*Brief*:
The entire listing, reproduced exactly and stripped of images, is the expected output.

*Exercise inputs*:
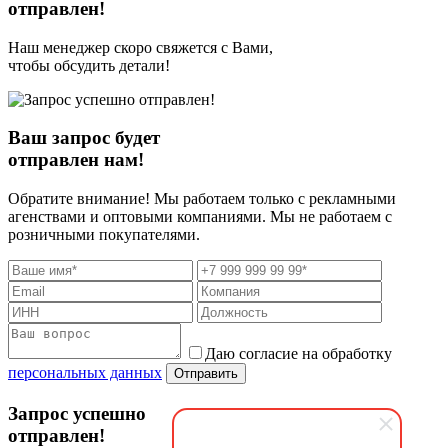
отправлен!
Наш менеджер скоро свяжется с Вами,
чтобы обсудить детали!
Ваш запрос будет
отправлен нам!
Обратите внимание! Мы работаем только с рекламными
агенствами и оптовыми компаниями. Мы не работаем с
розничными покупателями.
Даю согласие на обработку
персональных данных
Отправить
Запрос успешно
отправлен!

*Result for this exercise*:
отправлен!
Наш менеджер скоро свяжется с Вами,
чтобы обсудить детали!
Ваш запрос будет
отправлен нам!
Обратите внимание! Мы работаем только с рекламными
агенствами и оптовыми компаниями. Мы не работаем с
розничными покупателями.
Даю согласие на обработку
персональных данных
Отправить
Запрос успешно
отправлен!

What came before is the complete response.